Но почему она отдала этот чемодан именно Тарасенкову? «Пусть хранится у вас. Я скитаюсь по чужим углам, может пропасть... Если со мной что случится — пусть лучше у вас, я вам доверяю. Делайте, что сочтете нужным. Я уверена, вы лучше меня сумеете распорядиться».

«Если со мной что случится...» Конечно же, тогда я записала ее слова механически, не вникая в их смысл, и только теперь, когда в руки мне попали ее письма тех лет, дневники, — поняла, что она жила в постоянном страхе ареста и в Болшево, и в Голицыно, и в Москве... И естественно, самое дорогое из своего архива ей надо было хранить где-то в нейтральном месте, не у себя и не у Елизаветы Яковлевны.

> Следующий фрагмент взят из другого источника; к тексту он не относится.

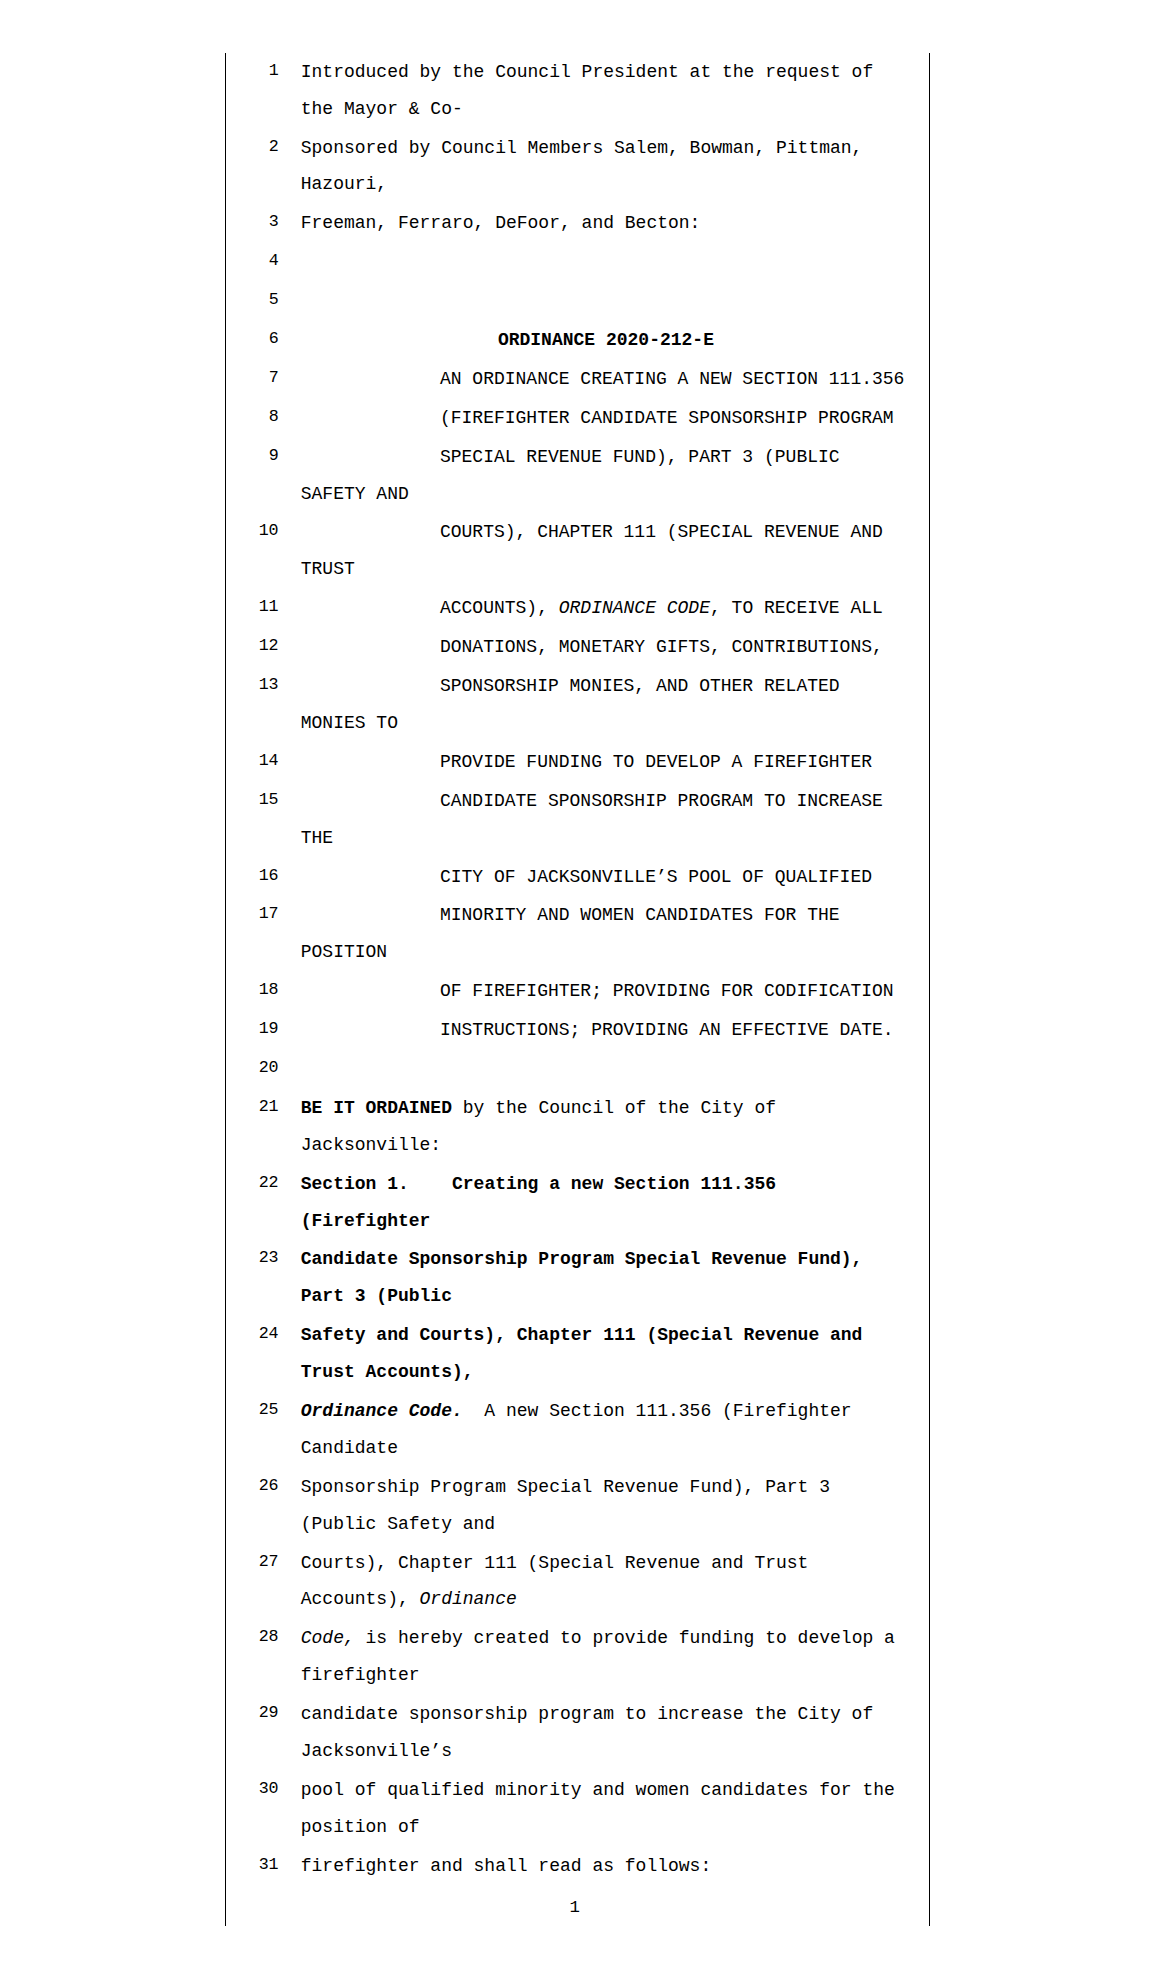| 1 | Introduced by the Council President at the request of the Mayor & Co- |
| 2 | Sponsored by Council Members Salem, Bowman, Pittman, Hazouri, |
| 3 | Freeman, Ferraro, DeFoor, and Becton: |
| 4 | |
| 5 | |
| 6 | ORDINANCE 2020-212-E |
| 7 | AN ORDINANCE CREATING A NEW SECTION 111.356 |
| 8 | (FIREFIGHTER CANDIDATE SPONSORSHIP PROGRAM |
| 9 | SPECIAL REVENUE FUND), PART 3 (PUBLIC SAFETY AND |
| 10 | COURTS), CHAPTER 111 (SPECIAL REVENUE AND TRUST |
| 11 | ACCOUNTS), ORDINANCE CODE , TO RECEIVE ALL |
| 12 | DONATIONS, MONETARY GIFTS, CONTRIBUTIONS, |
| 13 | SPONSORSHIP MONIES, AND OTHER RELATED MONIES TO |
| 14 | PROVIDE FUNDING TO DEVELOP A FIREFIGHTER |
| 15 | CANDIDATE SPONSORSHIP PROGRAM TO INCREASE THE |
| 16 | CITY OF JACKSONVILLE’S POOL OF QUALIFIED |
| 17 | MINORITY AND WOMEN CANDIDATES FOR THE POSITION |
| 18 | OF FIREFIGHTER; PROVIDING FOR CODIFICATION |
| 19 | INSTRUCTIONS; PROVIDING AN EFFECTIVE DATE. |
| 20 | |
| 21 | BE IT ORDAINED by the Council of the City of Jacksonville: |
| 22 | Section 1. Creating a new Section 111.356 (Firefighter |
| 23 | Candidate Sponsorship Program Special Revenue Fund), Part 3 (Public |
| 24 | Safety and Courts), Chapter 111 (Special Revenue and Trust Accounts), |
| 25 | Ordinance Code. A new Section 111.356 (Firefighter Candidate |
| 26 | Sponsorship Program Special Revenue Fund), Part 3 (Public Safety and |
| 27 | Courts), Chapter 111 (Special Revenue and Trust Accounts), Ordinance |
| 28 | Code, is hereby created to provide funding to develop a firefighter |
| 29 | candidate sponsorship program to increase the City of Jacksonville’s |
| 30 | pool of qualified minority and women candidates for the position of |
| 31 | firefighter and shall read as follows: |
1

Но почему она выбрала Тарасенкова? Почему именно его? Он ведь был совсем новым знакомым, но, впрочем, все у нее были новыми знакомыми, даже те, с кем она встречалась до эмиграции, теперь, спустя 17 лет, тоже были новые. Но почему не Вильмонту, которым она тогда увлекалась? Быть может, именно потому, что знала, чем кончаются ее увлечения... Почему не Борису Леонидовичу? Чем Тарасенков завоевал ее доверие? Тем ли, что так действенно помог ей добыть вещи с таможни, а она очень ценила в дружбе именно эту действенность, помощь — «дружбы без дела — не понимаю...» Или он заговорил, зачитал ее стихами? Или его библиотека, подполье с паутиной и пауками были милы ее сердцу? Или ее собственные рукописные, машинописные книжки стихов, никогда и нигде не выходившие, изданные в единственном экземпляре и переплетенные самим Тарасенковым в ситец, сыграли роль?

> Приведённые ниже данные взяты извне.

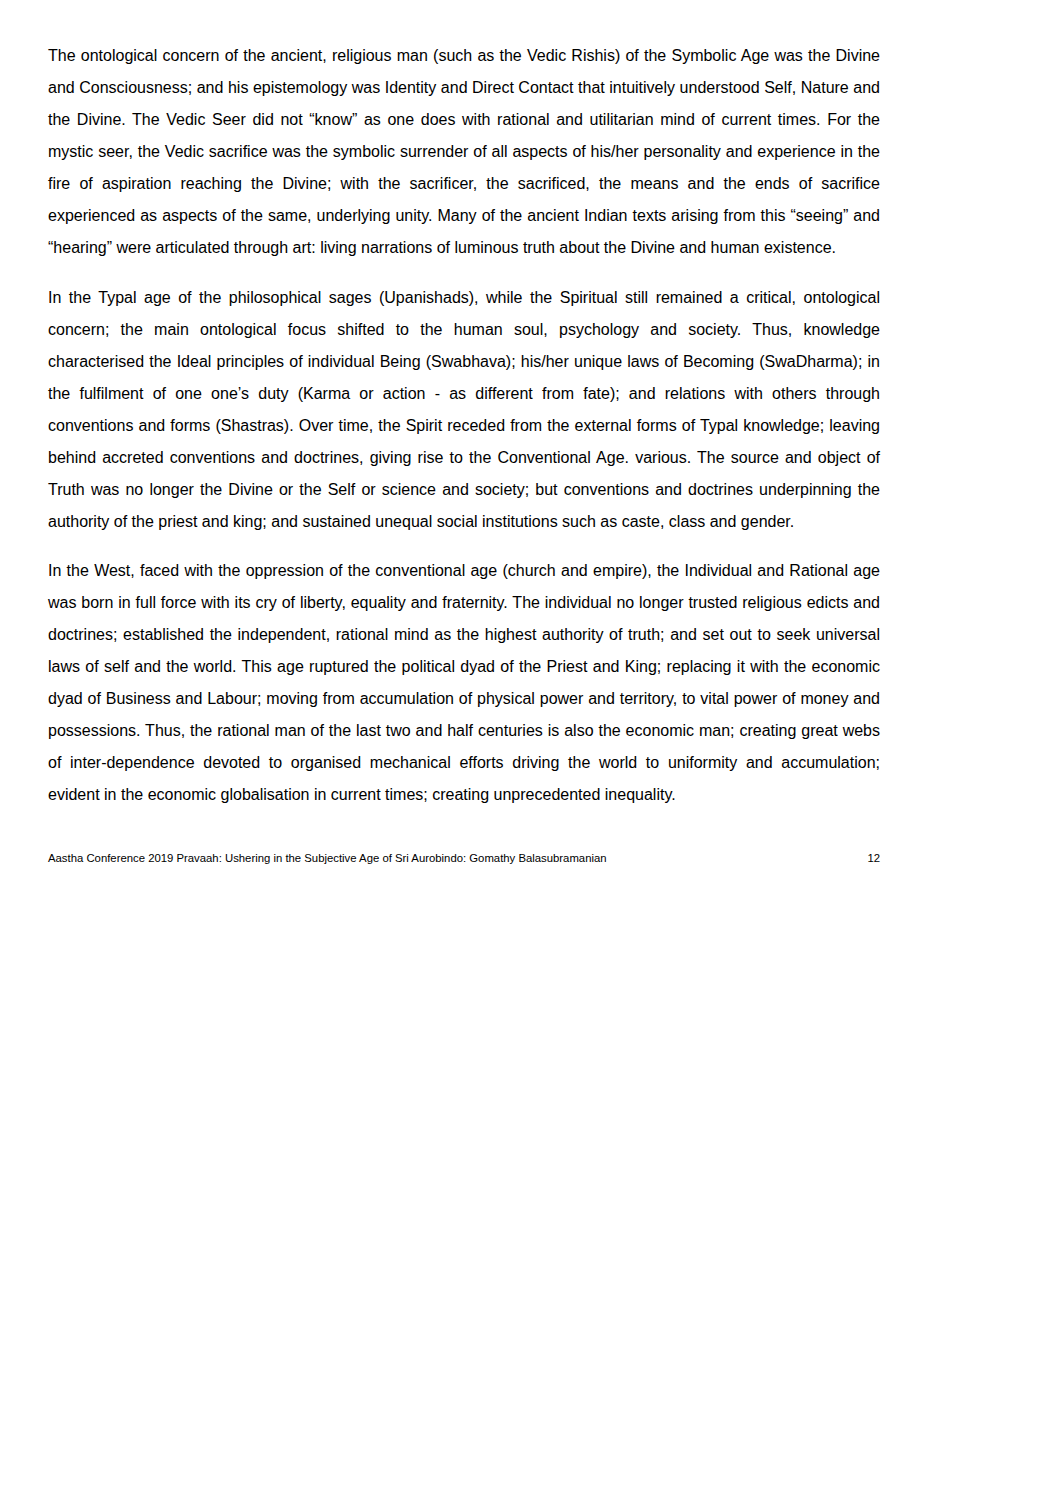The ontological concern of the ancient, religious man (such as the Vedic Rishis) of the Symbolic Age was the Divine and Consciousness; and his epistemology was Identity and Direct Contact that intuitively understood Self, Nature and the Divine. The Vedic Seer did not “know” as one does with rational and utilitarian mind of current times. For the mystic seer, the Vedic sacrifice was the symbolic surrender of all aspects of his/her personality and experience in the fire of aspiration reaching the Divine; with the sacrificer, the sacrificed, the means and the ends of sacrifice experienced as aspects of the same, underlying unity. Many of the ancient Indian texts arising from this “seeing” and “hearing” were articulated through art: living narrations of luminous truth about the Divine and human existence.
In the Typal age of the philosophical sages (Upanishads), while the Spiritual still remained a critical, ontological concern; the main ontological focus shifted to the human soul, psychology and society. Thus, knowledge characterised the Ideal principles of individual Being (Swabhava); his/her unique laws of Becoming (SwaDharma); in the fulfilment of one one’s duty (Karma or action - as different from fate); and relations with others through conventions and forms (Shastras). Over time, the Spirit receded from the external forms of Typal knowledge; leaving behind accreted conventions and doctrines, giving rise to the Conventional Age. various. The source and object of Truth was no longer the Divine or the Self or science and society; but conventions and doctrines underpinning the authority of the priest and king; and sustained unequal social institutions such as caste, class and gender.
In the West, faced with the oppression of the conventional age (church and empire), the Individual and Rational age was born in full force with its cry of liberty, equality and fraternity. The individual no longer trusted religious edicts and doctrines; established the independent, rational mind as the highest authority of truth; and set out to seek universal laws of self and the world. This age ruptured the political dyad of the Priest and King; replacing it with the economic dyad of Business and Labour; moving from accumulation of physical power and territory, to vital power of money and possessions. Thus, the rational man of the last two and half centuries is also the economic man; creating great webs of inter-dependence devoted to organised mechanical efforts driving the world to uniformity and accumulation; evident in the economic globalisation in current times; creating unprecedented inequality.
Aastha Conference 2019 Pravaah: Ushering in the Subjective Age of Sri Aurobindo: Gomathy Balasubramanian 12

А может быть, тополь? Тот, что оберегал наш дом и стоял на страже у крыльца? Может, ей показалось, что под сенью этого то- . поля в старом особнячке на булыжных Конюшках и есть то самое безопасное место? Кто знает?! Она все видела по-своему, все воспринимала на свой особый, цветаевский лад, все преломлялось сквозь призму ее фантазий, забиралось ею в душу: «Моя беда в том, что для меня нет ни одной внешней вещи, все — сердце и судьба...» Быть может, и правда, тот тополь?!

Я помню, когда мы подвели ее впервые к нашему дому, — ее поразило это дерево (оно всех поражало!). Она гладила его корявый ствол и говорила о своем тополе или о своих тополях, что стояли у дома ее отца в Трехпрудном, где она выросла; и читал стихи, из которых мне запомнилось только:

...Будет скоро тот мир погублен!
Погляди на него тайком —
Пока тополь еще не срублен,
И не продан еще наш дом...

И Тарасенков вторил: «...я с улицы, где тополь удивлен, где даль пугается, где дом упасть боится...»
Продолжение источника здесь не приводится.